Equities: Small moves in equities yesterday as investors await the Fed response at Jackson Hole. Sector performance was scattered, with an odd combination of real estate, communication services and financials among the top groups. S&P500 0.3%, Dow 0.2%, Nasdaq 0.4% and Russell 2000 outperforming, 0.8%. This takes S&P500 close to its 125-day moving average, where equities have not managed to stay more than a few days so far this year. Interestingly, most positioning indicators have risen over summer but this is not the case for trading volume that has continued lower. Hence, equities may very well continue its volatility and this is also what VIX is showing at 24.

FI: Global bond yields continue to rise ahead of the Jackson Hole conference as markets are expecting more hawkish comments from central banks as they prepare the market for more front-loading of rate hikes in order to bring down inflation. The tightening of monetary policy comes despite the risk of a recession especially in Europe. The pricing of ECB has shifted significantly during the past two weeks as we are now pricing some 200bp for 2022 and 2023 relative to 130bp two weeks ago.

FX: All in all yesterday was a fairly quiet session for FX markets. While the EUR spiked late in the session EUR/USD still failed to break above parity. HUF, MXN and NOK lead gains in majors space while NZD, AUD and GBP posted modest losses.

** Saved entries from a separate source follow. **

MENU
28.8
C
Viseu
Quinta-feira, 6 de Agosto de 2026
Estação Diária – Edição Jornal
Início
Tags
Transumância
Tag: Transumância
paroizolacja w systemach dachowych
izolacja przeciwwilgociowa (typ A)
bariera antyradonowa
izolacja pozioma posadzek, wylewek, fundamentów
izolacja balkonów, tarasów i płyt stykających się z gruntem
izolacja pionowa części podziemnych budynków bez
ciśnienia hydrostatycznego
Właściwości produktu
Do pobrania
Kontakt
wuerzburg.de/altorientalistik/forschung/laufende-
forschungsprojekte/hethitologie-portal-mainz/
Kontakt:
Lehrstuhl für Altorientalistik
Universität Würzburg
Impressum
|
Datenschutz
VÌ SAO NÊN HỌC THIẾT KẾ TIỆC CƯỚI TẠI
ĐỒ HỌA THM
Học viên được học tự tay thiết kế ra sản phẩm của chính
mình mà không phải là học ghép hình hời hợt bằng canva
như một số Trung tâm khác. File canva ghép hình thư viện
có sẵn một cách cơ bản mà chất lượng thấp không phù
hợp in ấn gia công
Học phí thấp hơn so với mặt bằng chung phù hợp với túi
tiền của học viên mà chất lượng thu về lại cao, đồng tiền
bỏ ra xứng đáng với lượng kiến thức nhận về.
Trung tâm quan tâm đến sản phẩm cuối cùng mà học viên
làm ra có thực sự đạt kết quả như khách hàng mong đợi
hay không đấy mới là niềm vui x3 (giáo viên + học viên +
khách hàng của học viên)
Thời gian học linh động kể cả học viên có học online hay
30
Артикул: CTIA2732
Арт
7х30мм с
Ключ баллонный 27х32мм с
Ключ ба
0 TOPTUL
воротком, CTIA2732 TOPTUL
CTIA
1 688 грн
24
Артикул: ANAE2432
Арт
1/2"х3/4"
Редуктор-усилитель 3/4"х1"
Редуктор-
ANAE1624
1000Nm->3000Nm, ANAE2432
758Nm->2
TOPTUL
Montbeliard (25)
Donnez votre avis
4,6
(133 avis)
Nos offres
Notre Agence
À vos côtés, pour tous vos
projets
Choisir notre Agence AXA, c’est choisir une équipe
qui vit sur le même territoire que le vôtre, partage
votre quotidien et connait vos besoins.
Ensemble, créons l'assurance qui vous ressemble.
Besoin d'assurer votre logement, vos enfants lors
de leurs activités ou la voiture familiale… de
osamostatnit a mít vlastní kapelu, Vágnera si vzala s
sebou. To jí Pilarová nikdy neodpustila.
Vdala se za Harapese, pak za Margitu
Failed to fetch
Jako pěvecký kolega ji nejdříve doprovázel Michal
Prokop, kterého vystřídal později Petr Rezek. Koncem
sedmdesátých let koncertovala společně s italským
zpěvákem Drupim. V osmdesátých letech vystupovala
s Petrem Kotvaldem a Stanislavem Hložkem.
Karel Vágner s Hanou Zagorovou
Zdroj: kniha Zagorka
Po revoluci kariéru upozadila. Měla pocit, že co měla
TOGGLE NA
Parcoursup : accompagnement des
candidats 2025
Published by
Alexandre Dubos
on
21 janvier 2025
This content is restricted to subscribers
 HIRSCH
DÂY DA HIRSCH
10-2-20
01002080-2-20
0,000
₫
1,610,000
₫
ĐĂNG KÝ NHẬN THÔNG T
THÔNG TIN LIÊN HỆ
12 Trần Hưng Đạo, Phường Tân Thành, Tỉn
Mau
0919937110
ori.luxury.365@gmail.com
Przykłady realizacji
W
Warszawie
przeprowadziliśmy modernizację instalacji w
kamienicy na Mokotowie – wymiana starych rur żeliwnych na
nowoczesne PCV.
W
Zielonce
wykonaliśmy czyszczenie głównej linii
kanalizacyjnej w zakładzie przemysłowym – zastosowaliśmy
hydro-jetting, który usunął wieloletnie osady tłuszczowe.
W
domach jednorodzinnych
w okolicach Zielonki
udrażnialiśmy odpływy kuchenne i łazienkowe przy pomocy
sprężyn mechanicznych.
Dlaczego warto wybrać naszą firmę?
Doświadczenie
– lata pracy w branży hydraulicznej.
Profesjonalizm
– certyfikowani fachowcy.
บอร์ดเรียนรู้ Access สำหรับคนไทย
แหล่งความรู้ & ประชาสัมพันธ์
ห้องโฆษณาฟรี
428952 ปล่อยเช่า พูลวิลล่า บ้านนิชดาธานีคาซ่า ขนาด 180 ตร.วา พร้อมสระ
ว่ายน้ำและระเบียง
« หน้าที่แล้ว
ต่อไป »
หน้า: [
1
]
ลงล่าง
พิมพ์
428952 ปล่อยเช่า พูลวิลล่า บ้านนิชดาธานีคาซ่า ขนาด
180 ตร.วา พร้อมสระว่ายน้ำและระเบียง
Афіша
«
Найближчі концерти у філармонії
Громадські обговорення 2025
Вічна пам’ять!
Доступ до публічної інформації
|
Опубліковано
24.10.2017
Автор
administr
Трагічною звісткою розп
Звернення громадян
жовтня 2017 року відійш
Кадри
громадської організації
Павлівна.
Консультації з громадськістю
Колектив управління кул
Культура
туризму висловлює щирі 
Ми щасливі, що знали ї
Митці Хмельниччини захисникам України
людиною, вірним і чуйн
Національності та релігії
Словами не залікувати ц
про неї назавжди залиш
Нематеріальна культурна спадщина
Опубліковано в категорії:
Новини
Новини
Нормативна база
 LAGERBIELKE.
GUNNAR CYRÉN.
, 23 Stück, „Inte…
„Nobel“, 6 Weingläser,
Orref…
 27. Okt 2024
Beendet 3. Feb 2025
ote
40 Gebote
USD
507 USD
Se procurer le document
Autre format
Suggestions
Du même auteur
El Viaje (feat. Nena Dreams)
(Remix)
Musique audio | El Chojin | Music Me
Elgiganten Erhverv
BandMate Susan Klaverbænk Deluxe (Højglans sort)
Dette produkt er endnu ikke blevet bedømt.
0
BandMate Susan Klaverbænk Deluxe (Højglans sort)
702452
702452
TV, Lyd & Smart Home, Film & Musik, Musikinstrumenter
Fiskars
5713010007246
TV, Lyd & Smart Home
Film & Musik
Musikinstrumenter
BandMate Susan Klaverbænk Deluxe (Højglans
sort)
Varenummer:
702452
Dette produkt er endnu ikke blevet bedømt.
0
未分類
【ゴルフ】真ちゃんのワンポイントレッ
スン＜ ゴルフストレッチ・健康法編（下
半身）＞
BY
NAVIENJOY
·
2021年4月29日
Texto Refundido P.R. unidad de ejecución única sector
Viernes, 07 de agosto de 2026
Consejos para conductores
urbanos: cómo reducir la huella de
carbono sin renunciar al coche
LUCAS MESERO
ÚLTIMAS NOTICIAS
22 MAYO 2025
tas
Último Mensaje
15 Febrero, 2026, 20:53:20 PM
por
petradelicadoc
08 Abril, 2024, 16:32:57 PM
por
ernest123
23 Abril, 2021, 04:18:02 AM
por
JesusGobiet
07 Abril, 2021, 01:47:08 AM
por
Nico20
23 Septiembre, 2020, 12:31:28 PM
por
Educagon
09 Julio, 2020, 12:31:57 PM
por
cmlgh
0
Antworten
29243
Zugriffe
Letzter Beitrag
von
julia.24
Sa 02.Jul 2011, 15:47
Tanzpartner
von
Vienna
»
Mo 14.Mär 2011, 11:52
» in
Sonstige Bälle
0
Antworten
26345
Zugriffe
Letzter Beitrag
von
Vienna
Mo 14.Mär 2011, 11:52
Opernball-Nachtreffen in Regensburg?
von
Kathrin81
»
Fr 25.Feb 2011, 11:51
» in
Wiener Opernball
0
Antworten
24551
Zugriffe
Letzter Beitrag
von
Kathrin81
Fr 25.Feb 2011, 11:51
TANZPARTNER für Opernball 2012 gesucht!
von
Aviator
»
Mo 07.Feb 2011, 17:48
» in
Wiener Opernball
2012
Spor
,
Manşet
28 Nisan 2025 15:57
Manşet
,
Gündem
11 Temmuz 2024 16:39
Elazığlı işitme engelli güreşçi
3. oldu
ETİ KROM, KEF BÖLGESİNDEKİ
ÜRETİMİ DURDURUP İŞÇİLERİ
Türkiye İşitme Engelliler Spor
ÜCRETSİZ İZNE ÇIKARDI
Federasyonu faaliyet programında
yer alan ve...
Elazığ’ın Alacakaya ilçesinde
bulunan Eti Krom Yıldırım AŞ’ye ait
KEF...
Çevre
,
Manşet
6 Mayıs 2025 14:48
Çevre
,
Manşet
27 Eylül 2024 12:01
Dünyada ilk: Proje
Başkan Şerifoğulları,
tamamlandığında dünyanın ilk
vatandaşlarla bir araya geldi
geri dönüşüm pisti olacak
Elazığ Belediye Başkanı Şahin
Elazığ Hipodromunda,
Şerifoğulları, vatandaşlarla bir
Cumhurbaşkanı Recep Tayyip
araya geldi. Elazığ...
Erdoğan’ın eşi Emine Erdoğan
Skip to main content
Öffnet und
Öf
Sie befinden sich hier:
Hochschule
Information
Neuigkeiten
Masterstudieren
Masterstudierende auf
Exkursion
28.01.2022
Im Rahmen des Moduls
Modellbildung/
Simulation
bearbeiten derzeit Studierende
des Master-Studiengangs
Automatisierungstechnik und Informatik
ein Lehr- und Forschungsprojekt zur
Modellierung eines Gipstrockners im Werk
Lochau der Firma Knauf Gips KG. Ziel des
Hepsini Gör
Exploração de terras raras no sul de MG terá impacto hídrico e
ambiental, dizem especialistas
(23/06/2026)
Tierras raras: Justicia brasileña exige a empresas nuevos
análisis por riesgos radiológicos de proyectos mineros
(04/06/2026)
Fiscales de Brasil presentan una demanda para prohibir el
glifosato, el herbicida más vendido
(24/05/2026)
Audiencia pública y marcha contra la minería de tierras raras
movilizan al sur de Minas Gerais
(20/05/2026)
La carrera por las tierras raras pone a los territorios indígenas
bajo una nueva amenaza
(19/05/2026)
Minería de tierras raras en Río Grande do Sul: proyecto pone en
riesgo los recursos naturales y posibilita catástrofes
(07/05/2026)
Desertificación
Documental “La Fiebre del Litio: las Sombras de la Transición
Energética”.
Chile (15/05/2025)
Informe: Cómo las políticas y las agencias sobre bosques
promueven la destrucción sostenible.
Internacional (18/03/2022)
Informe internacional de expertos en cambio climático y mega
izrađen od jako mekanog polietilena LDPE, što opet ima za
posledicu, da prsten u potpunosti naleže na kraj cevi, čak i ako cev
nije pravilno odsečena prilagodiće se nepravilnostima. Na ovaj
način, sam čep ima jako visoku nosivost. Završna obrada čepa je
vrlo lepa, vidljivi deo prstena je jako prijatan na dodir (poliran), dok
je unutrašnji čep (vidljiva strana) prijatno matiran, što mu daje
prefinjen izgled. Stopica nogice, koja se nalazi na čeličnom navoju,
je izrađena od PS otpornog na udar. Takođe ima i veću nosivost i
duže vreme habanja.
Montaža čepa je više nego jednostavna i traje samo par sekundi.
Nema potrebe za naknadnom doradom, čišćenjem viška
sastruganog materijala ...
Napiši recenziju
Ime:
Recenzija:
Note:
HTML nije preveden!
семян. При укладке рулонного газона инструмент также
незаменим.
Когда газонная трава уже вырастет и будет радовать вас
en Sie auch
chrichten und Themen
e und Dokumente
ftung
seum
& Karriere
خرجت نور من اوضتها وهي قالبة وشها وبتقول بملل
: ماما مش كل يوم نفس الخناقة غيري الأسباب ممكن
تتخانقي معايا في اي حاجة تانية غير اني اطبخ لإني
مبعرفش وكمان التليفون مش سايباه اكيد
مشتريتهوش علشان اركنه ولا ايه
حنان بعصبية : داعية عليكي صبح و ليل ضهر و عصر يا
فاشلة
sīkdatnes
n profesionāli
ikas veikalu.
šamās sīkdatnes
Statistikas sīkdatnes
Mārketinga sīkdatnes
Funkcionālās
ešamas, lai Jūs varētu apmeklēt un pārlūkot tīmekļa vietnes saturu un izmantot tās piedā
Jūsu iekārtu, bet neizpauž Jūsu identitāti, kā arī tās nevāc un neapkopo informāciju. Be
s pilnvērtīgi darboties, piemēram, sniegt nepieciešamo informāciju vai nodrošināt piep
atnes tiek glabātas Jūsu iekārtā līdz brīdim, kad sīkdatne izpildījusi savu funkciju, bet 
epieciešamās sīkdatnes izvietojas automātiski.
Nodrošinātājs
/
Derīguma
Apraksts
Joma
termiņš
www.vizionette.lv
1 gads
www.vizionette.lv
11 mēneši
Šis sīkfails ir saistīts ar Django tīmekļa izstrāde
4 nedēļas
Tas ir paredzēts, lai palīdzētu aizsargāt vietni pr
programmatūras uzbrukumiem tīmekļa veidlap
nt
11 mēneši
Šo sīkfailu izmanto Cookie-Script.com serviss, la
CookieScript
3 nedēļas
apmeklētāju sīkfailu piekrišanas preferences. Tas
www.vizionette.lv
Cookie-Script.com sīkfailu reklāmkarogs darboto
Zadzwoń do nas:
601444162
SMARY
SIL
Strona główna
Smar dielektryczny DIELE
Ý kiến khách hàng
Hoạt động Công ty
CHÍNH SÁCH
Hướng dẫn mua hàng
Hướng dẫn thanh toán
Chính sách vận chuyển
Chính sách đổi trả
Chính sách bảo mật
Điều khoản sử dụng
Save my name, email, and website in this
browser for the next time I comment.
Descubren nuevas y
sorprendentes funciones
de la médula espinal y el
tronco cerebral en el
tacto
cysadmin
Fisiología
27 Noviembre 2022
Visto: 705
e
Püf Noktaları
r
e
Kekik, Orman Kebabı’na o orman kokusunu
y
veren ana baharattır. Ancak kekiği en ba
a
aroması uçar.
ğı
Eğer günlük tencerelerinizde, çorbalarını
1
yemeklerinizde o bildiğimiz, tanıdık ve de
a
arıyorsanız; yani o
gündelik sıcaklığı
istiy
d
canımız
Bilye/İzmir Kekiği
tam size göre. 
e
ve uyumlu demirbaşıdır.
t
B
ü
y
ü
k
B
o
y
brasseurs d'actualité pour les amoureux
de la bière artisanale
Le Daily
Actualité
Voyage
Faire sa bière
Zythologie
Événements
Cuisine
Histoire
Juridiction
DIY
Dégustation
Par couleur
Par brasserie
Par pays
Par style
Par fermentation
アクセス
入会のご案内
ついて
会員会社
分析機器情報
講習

Credit: Credit markets were marginally positive yesterday with iTraxx main going 1.2bp tighter to 109.5bp while Xover tightened by 6.6bp to 542.7bp. Absolute spread levels continue to be wide though, reflecting the perceived risk of a stagflationary environment in the coming quarters. Even so, the primary markets seems to be open and we continue to see new deals being announced in both EUR and Nordic currencies.

Nordic macro

Yesterday, Martin Flodén broke the Riksbank’s currency silence as the Riksbank is concerned that further weakness of the Swedish Krona could lead to additional inflation pressures. While it is interesting that the krona pops up on the agenda, comments like ‘a stronger krona wouldn’t hurt’ (obviously it wouldn’t!) and ‘krona is way too weak’ (normally 2% deviation from the KIX path would be described as noise!) are empty and of less significance to markets as long as they are not backed by further policy action or commitment.